Escuchó con detenimiento. Puso toda la atención que le fue posible: de toda la que disponía. Algo en algún momento cobraría sentido. Silencio como el que nunca había escuchado jamás. No sabía si se trataba de la muerte, del invierno que enterraba todas las flores, de la noche que callaba a todos los mentirosos del mundo.
Cuando amaneció, todo seguía sin sentido a pesar del ruido. Se ocultó. Así es como se asomaba cada luna y se quedaba en las ramas, esperando. Fue tanta su necedad de encontrar el principio, el fin y el sentido, que los demás le empezaron a agarrar miedo, envidia, mala fe. Le culparon por todas las malas obras, por todas las deformidades de la bondad, por todas las plagas malditas. Con el tiempo le culparon por cada muerte natural, por mirar con una certeza contundente, porque ya sabía en lo que acabaría todo sin haberle dicho nada a nadie.
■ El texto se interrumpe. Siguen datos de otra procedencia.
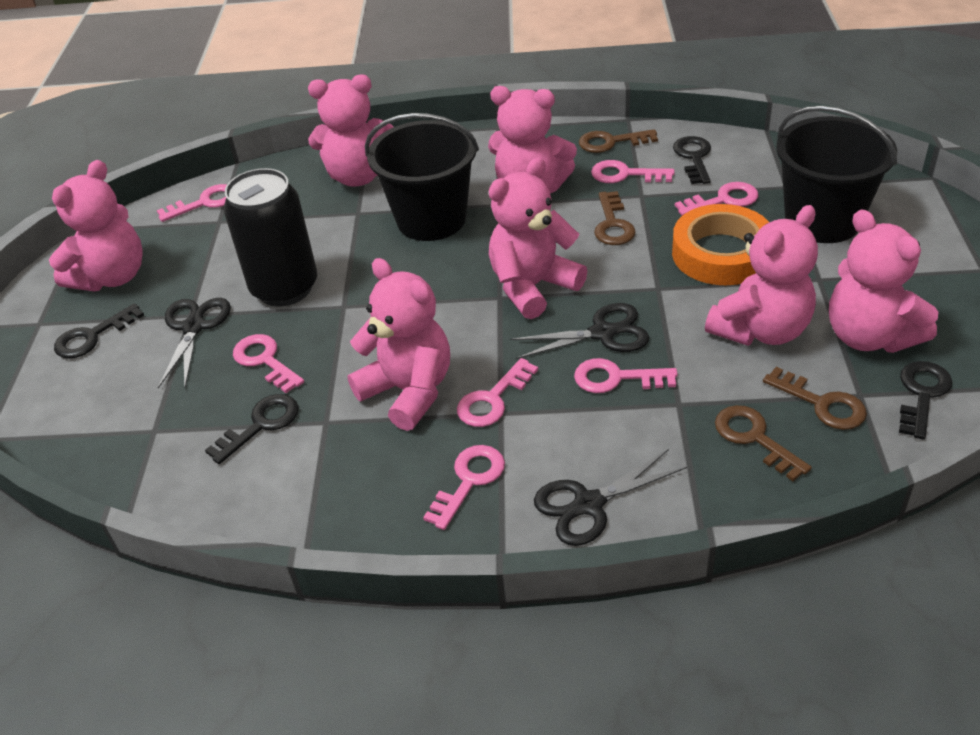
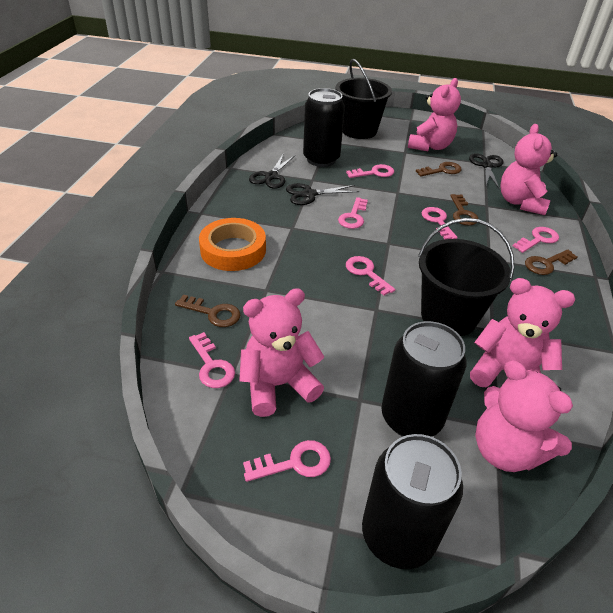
black can: [224,168,317,306] = 1 -> [303,88,345,167] [362,434,463,569] [381,321,466,437] = 3
black key: [54,303,144,359] [205,394,299,464] [673,136,711,184] [899,361,952,439] = 4 -> none = 0
pink teddy bear: [49,160,143,291] [308,75,393,187] [347,258,450,431] [488,86,577,193] [489,157,587,319] [705,205,818,346] [829,209,938,353] = 7 -> [239,288,324,417] [408,78,461,151] [470,278,575,387] [475,360,573,472] [500,124,557,215] = 5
Los ignorantes lo convirtieron en ave de mal agüero y los resignados en ícono de paciencia y sabiduría. Como sea nadie sabe lo que calla. No lo supieron los egipcios, ni los romanos, ni los griegos, ni los del viejo o el nuevo mundo, ni los arcángeles, ni los otros, ni los nuestros.
No dice nada; al resto sólo nos queda esperar.